It took me a while before I realized why sports were such a big deal. I mean, I played basketball, soccer, and baseball as a kid and also knew about every statistic possible. But it always struck me as odd that adults would be so into them, at least to the point where Monday Night Football was such a phenomenon. To me it seemed like there’d be more important things to deal with than kid’s games.
Then when I grew older and realized how nobody wanted to talk about real-world events like war or inequality. Then, everything kind of clicked.
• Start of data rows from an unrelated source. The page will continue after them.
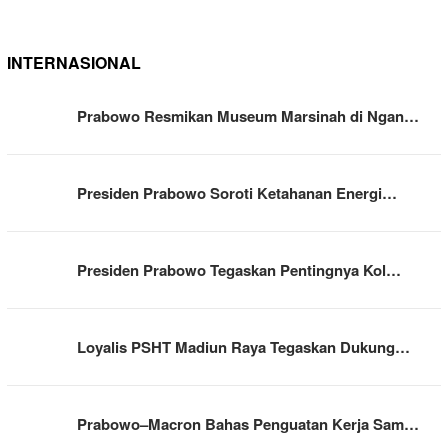
INTERNASIONAL
Prabowo Resmikan Museum Marsinah di Ngan…
Presiden Prabowo Soroti Ketahanan Energi…
Presiden Prabowo Tegaskan Pentingnya Kol…
Loyalis PSHT Madiun Raya Tegaskan Dukung…
Prabowo–Macron Bahas Penguatan Kerja Sam…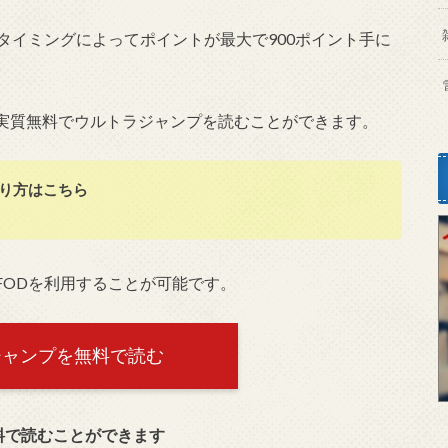
タイミングによってポイントが最大で900ポイント手に
実質無料でウルトラジャンプを読むことができます。
り方はこちら
FODを利用することが可能です。
ジャンプを無料で読む
料で読むことができます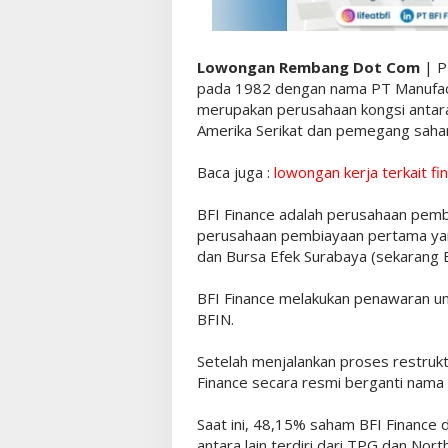
Lowongan Rembang Dot Com
| P
pada 1982 dengan nama PT Manufact
merupakan perusahaan kongsi antara
Amerika Serikat dan pemegang saha
Baca juga :
lowongan kerja terkait fi
BFI Finance adalah perusahaan pembi
perusahaan pembiayaan pertama yan
dan Bursa Efek Surabaya (sekarang B
BFI Finance melakukan penawaran 
BFIN.
Setelah menjalankan proses restruktu
Finance secara resmi berganti nama
Saat ini, 48,15% saham BFI Finance d
antara lain terdiri dari TPG dan Nor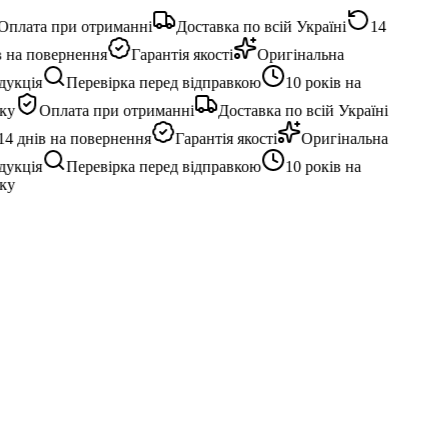
плата при отриманні
Доставка по всій Україні
14
 на повернення
Гарантія якості
Оригінальна
укція
Перевірка перед відправкою
10 років на
ку
Оплата при отриманні
Доставка по всій Україні
4 днів на повернення
Гарантія якості
Оригінальна
укція
Перевірка перед відправкою
10 років на
ку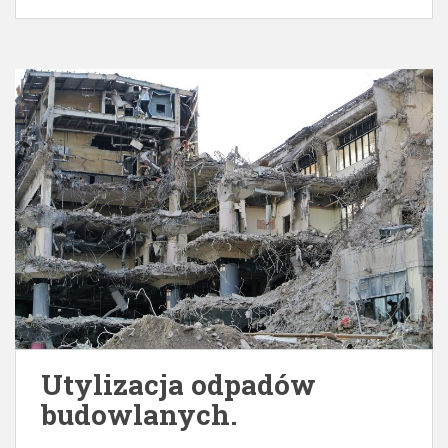
Utylizacja odpadów
budowlanych.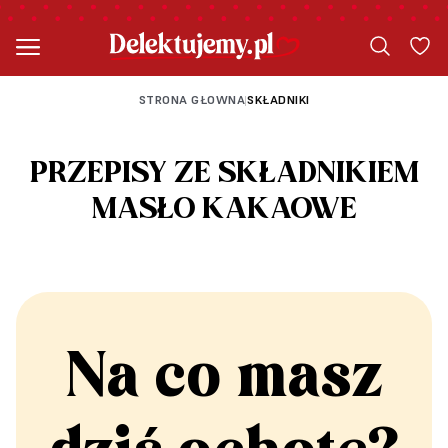
STRONA GŁOWNA
SKŁADNIKI
|
PRZEPISY ZE SKŁADNIKIEM
MASŁO KAKAOWE
Na co masz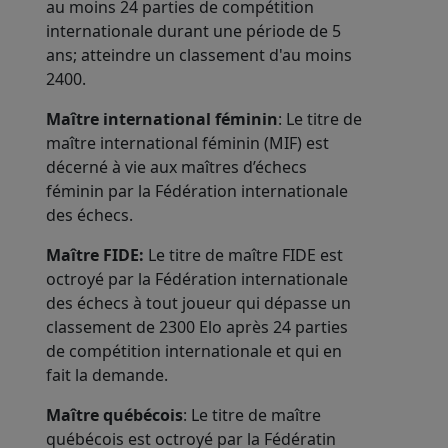
au moins 24 parties de compétition
internationale durant une période de 5
ans; atteindre un classement d'au moins
2400.
Maître international féminin
: Le titre de
maître international féminin (MIF) est
décerné à vie aux maîtres d’échecs
féminin par la Fédération internationale
des échecs.
Maître FIDE
:
Le titre de maître FIDE est
octroyé par la Fédération internationale
des échecs à tout joueur qui dépasse un
classement de 2300 Elo après 24 parties
de compétition internationale et qui en
fait la demande.
Maître québécois
: Le titre de maître
québécois est octroyé par la Fédératin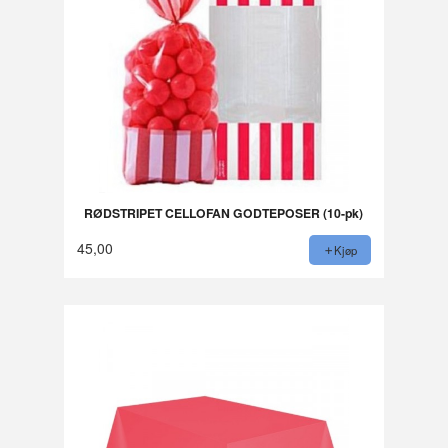
RØDSTRIPET CELLOFAN GODTEPOSER (10-pk)
45,00
Kjøp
Sports were the way that, especially men, could take their pent-up rage about whatever real-world bullshit they avoided talking about and put it into a singular focus: a team, a tradition, a logo, a name.
Now I see it everywhere: the all-consuming nature of cultural significance. The debate of opinions that will have no resolution—food, films, places, cars, clothes, art. And all for what? It’s a stone’s throw from talking about the fucking weather. A time of ‘culture wars,’ indeed.
So I dig this opening from Letterkenny because it knocks down this notion of superiority-by-opinion through a couple things LA is famous for being self-important about. This cultural vanity is not exclusive to Los Angeles, but it’s able to be acutely specific about how the most mundane aspects of culture are over-valued in the United States, likely because nobody wants to talk about anything that actually matters.